Sulfonamides (S) are old antibiotics combined with trimethoprim (TMP) for synergistic effects against pathogens responsible for a variety of infections in food-producing animals. In growing pigs, the TMP:S ratio is 1:5 based on human TMP/sulfamethoxazole (SMX) dosing which aims to obtain an in vivo ratio concentration of 1:19 considered as optimal against human pathogens. However, different sulfonamides with different pharmacokinetic profiles are used in pigs limiting this direct extrapolation from human. The aim was to conduct a PK study in pigs for three commonly used TMP/S combinations and to analyze data using population pharmacokinetic modeling. We found that a 2-compartment structural model fitted best the four drug PK data.
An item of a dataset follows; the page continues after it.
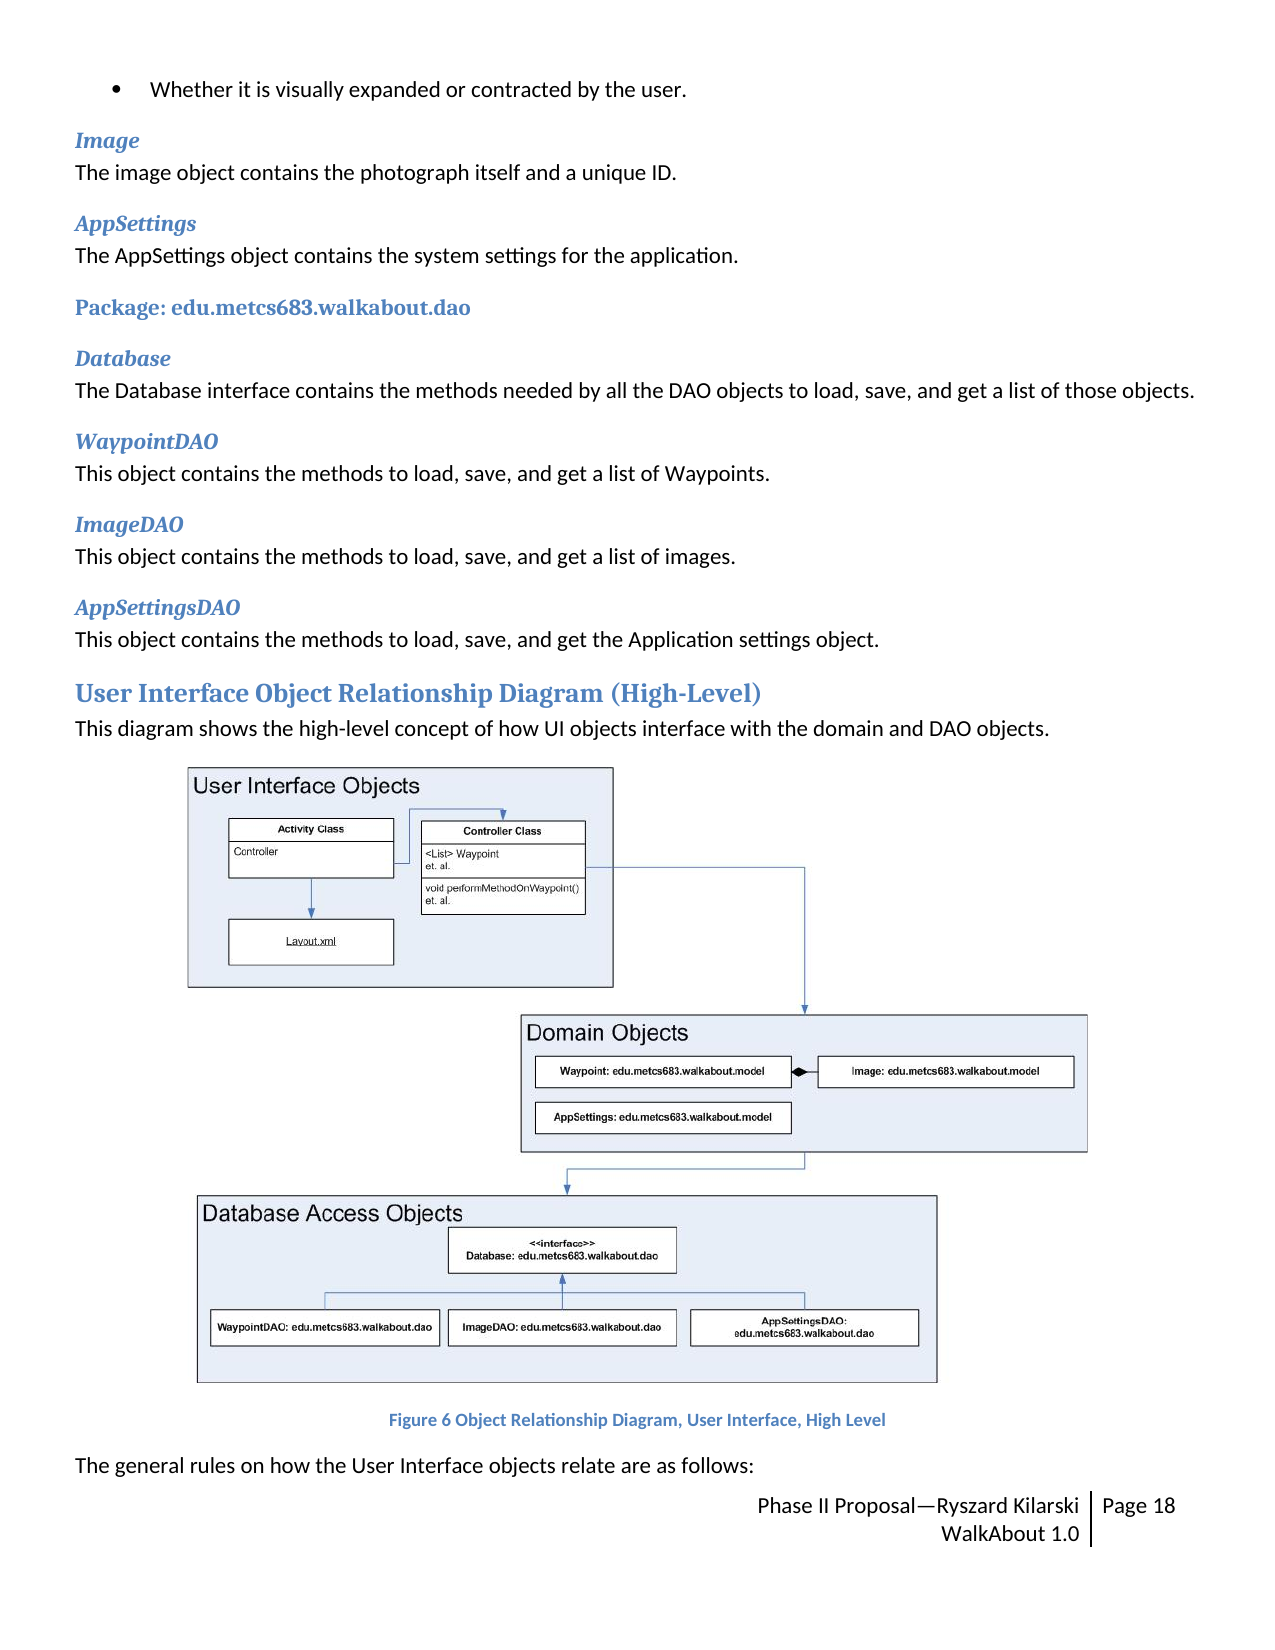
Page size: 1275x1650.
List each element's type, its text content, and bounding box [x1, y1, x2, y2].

TMP has the highest clearance values (0.48 L/h/kg) compared to SMX (0.21 L/h/kg), SDZ (0.12 L/h/kg) and SDMX (0.015 L/h/kg). SDMX has the longest plasma elimination half-life (14.8 h), followed by SDZ (3.7 h), TMP (2.9 h) and SMX (2.2 h). Monte Carlo simulations (n = 50,000 pigs) showed that only for 8.8%, 46.8%, and 76.5% of pigs for TMP/SMX, TMP/SDZ and TMP/SDMX, respectively, the free plasma concentration ratio fell within the range of 1:10-1:50 at the marketed doses administered. These results should be further linked to pharmacodynamics to optimize the use of these important antimicrobials drugs in veterinary medicine.